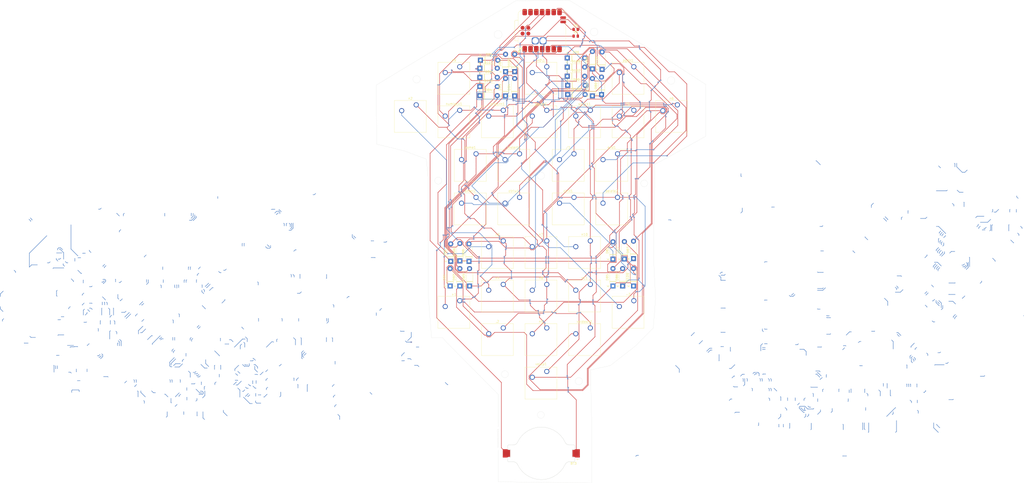
<source format=kicad_pcb>
(kicad_pcb
	(version 20241229)
	(generator "pcbnew")
	(generator_version "9.0")
	(general
		(thickness 1.6)
		(legacy_teardrops no)
	)
	(paper "A4")
	(layers
		(0 "F.Cu" signal)
		(2 "B.Cu" signal)
		(9 "F.Adhes" user "F.Adhesive")
		(11 "B.Adhes" user "B.Adhesive")
		(13 "F.Paste" user)
		(15 "B.Paste" user)
		(5 "F.SilkS" user "F.Silkscreen")
		(7 "B.SilkS" user "B.Silkscreen")
		(1 "F.Mask" user)
		(3 "B.Mask" user)
		(17 "Dwgs.User" user "User.Drawings")
		(19 "Cmts.User" user "User.Comments")
		(21 "Eco1.User" user "User.Eco1")
		(23 "Eco2.User" user "User.Eco2")
		(25 "Edge.Cuts" user)
		(27 "Margin" user)
		(31 "F.CrtYd" user "F.Courtyard")
		(29 "B.CrtYd" user "B.Courtyard")
		(35 "F.Fab" user)
		(33 "B.Fab" user)
		(39 "User.1" user)
		(41 "User.2" user)
		(43 "User.3" user)
		(45 "User.4" user)
	)
	(setup
		(pad_to_mask_clearance 0)
		(allow_soldermask_bridges_in_footprints no)
		(tenting front back)
		(pcbplotparams
			(layerselection 0x00000000_00000000_55555555_5755f5ff)
			(plot_on_all_layers_selection 0x00000000_00000000_00000000_00000000)
			(disableapertmacros no)
			(usegerberextensions no)
			(usegerberattributes yes)
			(usegerberadvancedattributes yes)
			(creategerberjobfile yes)
			(dashed_line_dash_ratio 12.000000)
			(dashed_line_gap_ratio 3.000000)
			(svgprecision 4)
			(plotframeref no)
			(mode 1)
			(useauxorigin no)
			(hpglpennumber 1)
			(hpglpenspeed 20)
			(hpglpendiameter 15.000000)
			(pdf_front_fp_property_popups yes)
			(pdf_back_fp_property_popups yes)
			(pdf_metadata yes)
			(pdf_single_document no)
			(dxfpolygonmode yes)
			(dxfimperialunits yes)
			(dxfusepcbnewfont yes)
			(psnegative no)
			(psa4output no)
			(plot_black_and_white yes)
			(sketchpadsonfab no)
			(plotpadnumbers no)
			(hidednponfab no)
			(sketchdnponfab yes)
			(crossoutdnponfab yes)
			(subtractmaskfromsilk no)
			(outputformat 1)
			(mirror no)
			(drillshape 1)
			(scaleselection 1)
			(outputdirectory "")
		)
	)
	(net 0 "")
	(net 1 "Net-(D93-A)")
	(net 2 "/middle/c2")
	(net 3 "/middle/c3")
	(net 4 "Net-(D101-A)")
	(net 5 "/middle/c4")
	(net 6 "Net-(D107-A)")
	(net 7 "Net-(D91-A)")
	(net 8 "/middle/c1")
	(net 9 "Net-(D87-A)")
	(net 10 "/middle/pin")
	(net 11 "/middle/VBAT3")
	(net 12 "Net-(D109-A)")
	(net 13 "Net-(D108-A)")
	(net 14 "Net-(D80-A)")
	(net 15 "/middle/r0")
	(net 16 "/middle/r1")
	(net 17 "Net-(D81-A)")
	(net 18 "Net-(D82-A)")
	(net 19 "/middle/r2")
	(net 20 "/middle/r3")
	(net 21 "Net-(D83-A)")
	(net 22 "Net-(D84-A)")
	(net 23 "/middle/r4")
	(net 24 "Net-(D85-A)")
	(net 25 "/middle/r5")
	(net 26 "Net-(D86-A)")
	(net 27 "Net-(D88-A)")
	(net 28 "Net-(D89-A)")
	(net 29 "Net-(D90-A)")
	(net 30 "Net-(D92-A)")
	(net 31 "Net-(D94-A)")
	(net 32 "Net-(D95-A)")
	(net 33 "Net-(D96-A)")
	(net 34 "Net-(D97-A)")
	(net 35 "Net-(D98-A)")
	(net 36 "Net-(D99-A)")
	(net 37 "Net-(D100-A)")
	(net 38 "Net-(D102-A)")
	(net 39 "Net-(D103-A)")
	(net 40 "Net-(D104-A)")
	(net 41 "Net-(D105-A)")
	(net 42 "Net-(D106-A)")
	(net 43 "/middle/c0")
	(net 44 "unconnected-(U4-PA31_SWDIO-Pad19)")
	(net 45 "unconnected-(U4-NFC2-Pad18)")
	(net 46 "unconnected-(U4-RESET-Pad21)")
	(net 47 "unconnected-(U4-GND-Pad22)")
	(net 48 "unconnected-(U4-PA30_SWCLK-Pad20)")
	(net 49 "unconnected-(U4-GND-Pad16)")
	(net 50 "unconnected-(U4-5V-Pad14)")
	(net 51 "unconnected-(U4-3V3-Pad12)")
	(net 52 "GND3")
	(footprint "Button_Switch_Keyboard:SW_Cherry_MX_1.00u_PCB" (layer "F.Cu") (at 188.39125 111.3975))
	(footprint "Diode_THT:D_DO-41_SOD81_P7.62mm_Horizontal" (layer "F.Cu") (at 178.49125 47.33375))
	(footprint "Button_Switch_Keyboard:SW_Cherry_MX_1.00u_PCB" (layer "F.Cu") (at 150.29125 54.2475))
	(footprint "Diode_THT:D_DO-41_SOD81_P7.62mm_Horizontal" (layer "F.Cu") (at 155.30125 37.33375 90))
	(footprint "Button_Switch_Keyboard:SW_Cherry_MX_1.00u_PCB" (layer "F.Cu") (at 169.34125 35.1975))
	(footprint "Battery:BatteryHolder_Keystone_1057_1x2032" (layer "F.Cu") (at 166.95 204.39 180))
	(footprint "Resistor_SMD:R_0805_2012Metric" (layer "F.Cu") (at 182.00125 21.79625))
	(footprint "Diode_THT:D_DO-41_SOD81_P7.62mm_Horizontal" (layer "F.Cu") (at 135.30125 120.33375 90))
	(footprint "Diode_THT:D_DO-41_SOD81_P7.62mm_Horizontal" (layer "F.Cu") (at 151.30125 47.95375 90))
	(footprint "Button_Switch_Keyboard:SW_Cherry_MX_1.00u_PCB" (layer "F.Cu") (at 181.2475 73.2975))
	(footprint "Diode_THT:D_DO-41_SOD81_P7.62mm_Horizontal" (layer "F.Cu") (at 202.55125 131.14375 90))
	(footprint "Diode_THT:D_DO-41_SOD81_P7.62mm_Horizontal" (layer "F.Cu") (at 140.30125 32.33375))
	(footprint "Diode_THT:D_DO-41_SOD81_P7.62mm_Horizontal" (layer "F.Cu") (at 140.05125 43.83375))
	(footprint "Diode_THT:D_DO-41_SOD81_P7.62mm_Horizontal" (layer "F.Cu") (at 140.05125 35.83375))
	(footprint "Button_Switch_Keyboard:SW_Cherry_MX_1.00u_PCB" (layer "F.Cu") (at 200.2975 73.2975))
	(footprint "Button_Switch_Keyboard:SW_Cherry_MX_1.00u_PCB" (layer "F.Cu") (at 131.24125 54.2475))
	(footprint "Button_Switch_Keyboard:SW_Cherry_MX_1.00u_PCB" (layer "F.Cu") (at 207.44125 137.59125))
	(footprint "Diode_THT:D_DO-41_SOD81_P7.62mm_Horizontal" (layer "F.Cu") (at 140.05125 39.83375))
	(footprint "Diode_THT:D_DO-41_SOD81_P7.62mm_Horizontal" (layer "F.Cu") (at 178.30125 35.33375))
	(footprint "Diode_THT:D_DO-41_SOD81_P7.62mm_Horizontal" (layer "F.Cu") (at 127.30125 120.33375 90))
	(footprint "Button_Switch_Keyboard:SW_Cherry_MX_1.00u_PCB" (layer "F.Cu") (at 188.39125 54.2475))
	(footprint "Diode_THT:D_DO-41_SOD81_P7.62mm_Horizontal" (layer "F.Cu") (at 189.30125 36.14375 90))
	(footprint "Button_Switch_Keyboard:SW_Cherry_MX_1.00u_PCB" (layer "F.Cu") (at 131.24125 137.59125))
	(footprint "Button_Switch_Keyboard:SW_Cherry_MX_1.00u_PCB" (layer "F.Cu") (at 200.2975 92.3475))
	(footprint "Diode_THT:D_DO-41_SOD81_P7.62mm_Horizontal" (layer "F.Cu") (at 193.55125 36.33375 90))
	(footprint "Diode_THT:D_DO-41_SOD81_P7.62mm_Horizontal" (layer "F.Cu") (at 193.30125 47.33375 90))
	(footprint "Button_Switch_Keyboard:SW_Cherry_MX_1.00u_PCB" (layer "F.Cu") (at 188.39125 149.4975))
	(footprint "Button_Switch_Keyboard:SW_Cherry_MX_1.00u_PCB" (layer "F.Cu") (at 138.385 73.2975))
	(footprint "Diode_THT:D_DO-41_SOD81_P7.62mm_Horizontal"
		(layer "F.Cu")
		(uuid "58cb53dd-8a08-4582-b093-446f927a04e7")
		(at 178.30125 39.33375)
		(descr "Diode, DO-41_SOD81 series, Axial, Horizontal, pin pitch=7.62mm, , length*diameter=5.2*2.7mm^2, , http://www.diodes.com/_files/packages/DO-41%20(Plastic).pdf")
		(tags "Diode DO-41_SOD81 series Axial Horizontal pin pitch 7.62mm  length 5.2mm diameter 2.7mm")
		(property "Reference" "D102"
			(at 3.81 -2.47 0)
			(layer "F.SilkS")
			(uuid "5e7fcd67-28a4-4477-8135-00cca44a251d")
			(effects
				(font
					(size 1 1)
					(thickness 0.15)
				)
			)
		)
		(property "Value" "D"
			(at 3.81 2.47 0)
			(layer "F.Fab")
			(uuid "e6d706ba-f904-42bc-9e2e-b291e6f955ac")
			(effects
				(font
					(size 1 1)
					(thickness 0.15)
				)
			)
		)
		(property "Datasheet" ""
			(at 0 0 0)
			(unlocked yes)
			(layer "F.Fab")
			(hide yes)
			(uuid "a458c816-034b-4d08-9bf6-b318ca6b44b6")
			(effects
				(font
					(size 1 1.27)
					(thickness 0.15)
				)
			)
		)
		(property "Description" ""
			(at 0 0 0)
			(unlocked yes)
			(layer "F.Fab")
			(hide yes)
			(uuid "6da8cef1-40d7-40e4-a9a5-3d63eaac101c")
			(effects
				(font
					(size 1 1.27)
					(thickness 0.15)
				)
			)
		)
		(property "Sim.Device" "D"
			(at 0 0 0)
			(unlocked yes)
			(layer "F.Fab")
			(hide yes)
			(uuid "6ccd04b3-01e6-4e22-9d01-d865434419e9")
			(effects
				(font
					(size 1 1)
					(thickness 0.15)
				)
			)
		)
		(property "Sim.Pins" "1=K 2=A"
			(at 0 0 0)
			(unlocked yes)
			(layer "F.Fab")
			(hide yes)
			(uuid "e721edba-844f-420a-aa4b-996acc87f1e8")
			(effects
				(font
					(size 1 1)
					(thickness 0.15)
				)
			)
		)
		(property ki_fp_filters "TO-???* *_Diode_* *SingleDiode* D_*")
		(path "/c3cd1a66-599b-4e8e-9179-ac48f151a22c/400b5bd1-759b-41be-be73-fb6801827264")
		(sheetname "/middle/")
		(sheetfile "midal.kicad_sch")
		(attr through_hole)
		(fp_line
			(start 1.09 -1.47)
			(end 6.53 -1.47)
			(stroke
				(width 0.12)
				(type solid)
			)
			(layer "F.SilkS")
			(uuid "81e800b5-5aa3-46bf-b9d8-a7d3b61f0e8b")
		)
		(fp_line
			(start 1.09 -1.34)
			(end 1.09 -1.47)
			(stroke
				(width 0.12)
				(type solid)
			)
			(layer "F.SilkS")
			(uuid "cc96cea2-2a1c-4bc8-9da5-04edcce09a64")
		)
		(fp_line
			(start 1.09 1.34)
			(end 1.09 1.47)
			(stroke
				(width 0.12)
				(type solid)
			)
			(layer "F.SilkS")
			(uuid "0175e6cb-60a2-46d5-8474-c6ad8861ab66")
		)
		(fp_line
			(start 1.09 1.47)
			(end 6.53 1.47)
			(stroke
				(width 0.12)
				(type solid)
			)
			(layer "F.SilkS")
			(uuid "037c40f0-bb9b-4d34-a75f-76f5c89de038")
		)
		(fp_line
			(start 1.87 -1.47)
			(end 1.87 1.47)
			(stroke
				(width 0.12)
				(type solid)
			)
			(layer "F.SilkS")
			(uuid "7a3a8a99-f14f-4869-8af5-3d0bb989d7cb")
		)
		(fp_line
			(start 1.99 -1.47)
			(end 1.99 1.47)
			(stroke
				(width 0.12)
				(type solid)
			)
			(layer "F.SilkS")
			(uuid "b852f0de-6b5e-4a78-91de-24cf0e02d91c")
		)
		(fp_line
			(start 2.11 -1.47)
			(end 2.11 1.47)
			(stroke
				(width 0.12)
				(type solid)
	
... [631955 chars truncated]
</source>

---

Counting every line that holds the string "Adhes", give the total for the data above and nothing else.

2